Madhukar Vissapragada

Posted on Jun 26 • Edited on Jul 16

Caching — From Fundamentals to Production Systems

#systemdesign #interview #softwareengineering #showdev

Section 1: What is Caching?

Caching is a technique to store a small amount of data for faster retrieval and higher throughput.

Caching is used in two scenarios:

High read frequency — when a particular piece of data is requested a very high number of times
Expensive computation — when fetching data requires complex joins or aggregations — caching the result avoids recomputing it every time

Computer memory hierarchy

To understand why we cache only a small amount of data, we need to look at how computer memory is structured. The higher up in the hierarchy, the faster the read — but the less space available.

Level	Speed	Size
Registers	Ultra fast	Bytes
CPU Cache	Very fast	Kilobytes
RAM	Fast	Gigabytes
Flash / SSD	Slower than RAM	Terabytes
Hard Disk	Slowest	Terabytes

The key insight — the smaller the storage, the faster the retrieval. Caching works by moving frequently accessed data up this hierarchy, closer to the CPU and away from the slow disk.

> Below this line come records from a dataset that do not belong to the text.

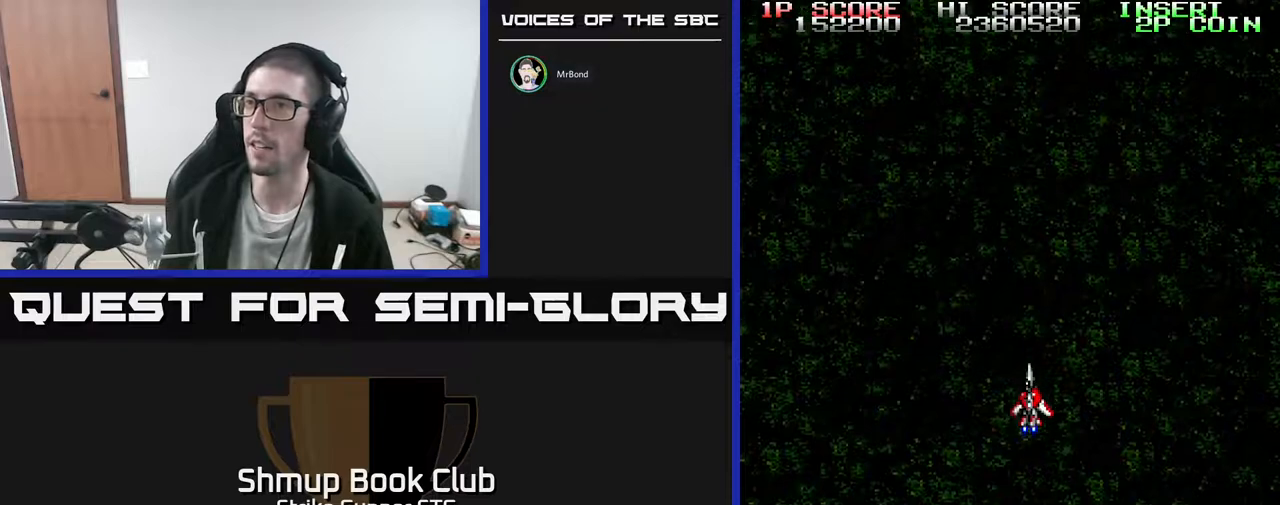
{"dt_ms": 500, "buttons": [], "left_stick": "center", "right_stick": "center", "events": []}
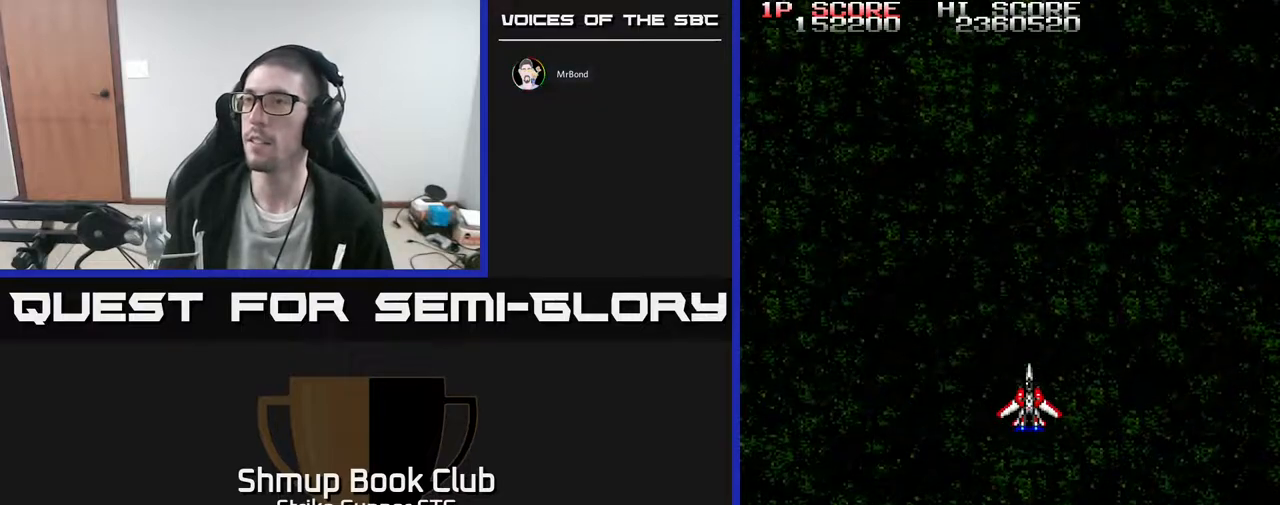
{"dt_ms": 500, "buttons": [], "left_stick": "center", "right_stick": "center", "events": [[117, "DPAD_LEFT", "down"], [217, "DPAD_LEFT", "up"]]}
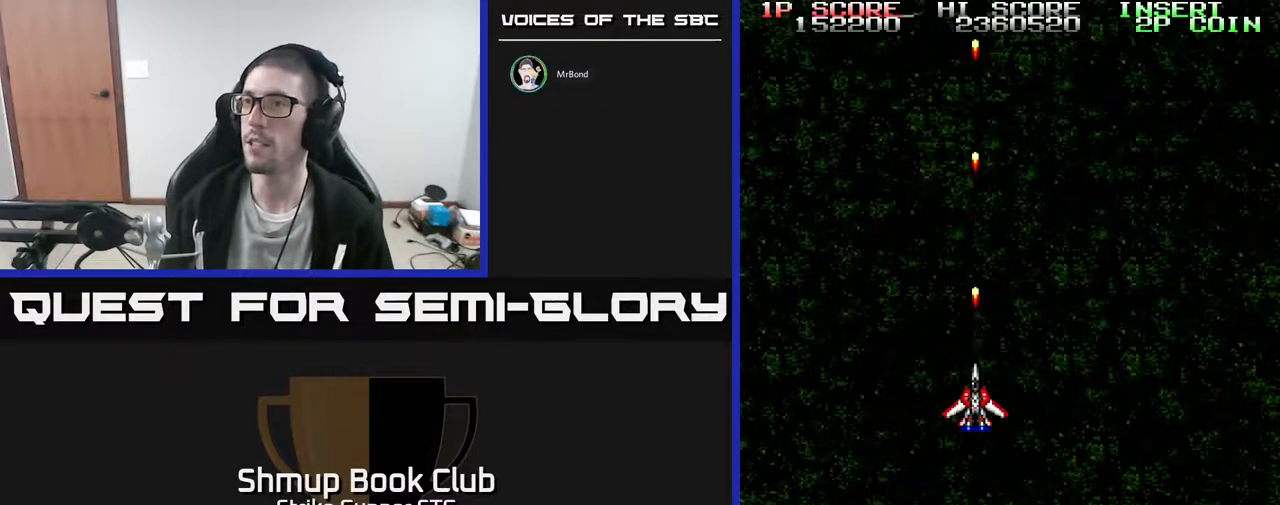
{"dt_ms": 500, "buttons": ["DPAD_LEFT"], "left_stick": "center", "right_stick": "center", "events": [[417, "DPAD_LEFT", "down"]]}
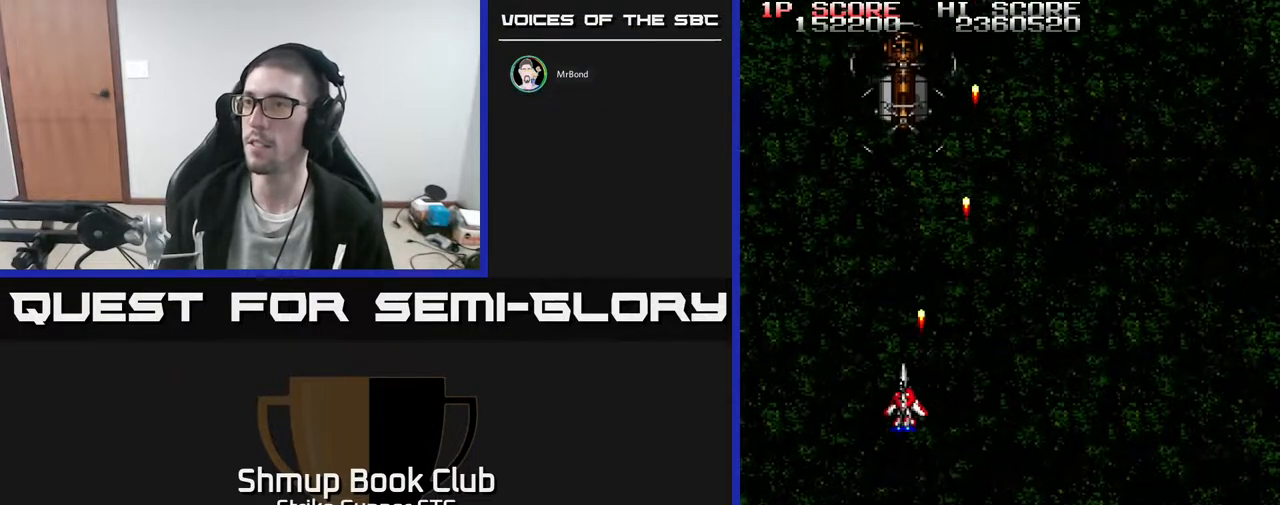
{"dt_ms": 1000, "buttons": [], "left_stick": "center", "right_stick": "center"}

Section 2: Caching at Various Levels of the Application

Caching does not happen at just one place in a system. It happens at multiple levels — from the browser all the way to the backend database layer.

Frontend caching

As a frontend developer, you can cache data directly in the browser using:

Local Storage — persists even after the browser is closed
Session Storage — cleared when the browser tab is closed
Indexed DB — a full browser-side database for storing large structured data

Third party caching — CDN

Just like DNS is a third party service that resolves domain names, a CDN is a third party service that offers caching as a service.

CDN providers like Akamai, Cloudflare, and AWS Cloudfront have set up edge nodes around the globe. Static content is served directly from these edge nodes — close to the user — instead of travelling all the way to the origin server.

What can be cached in edge nodes? Any static content larger than 10KB — images, videos, code files, web pages, audio files.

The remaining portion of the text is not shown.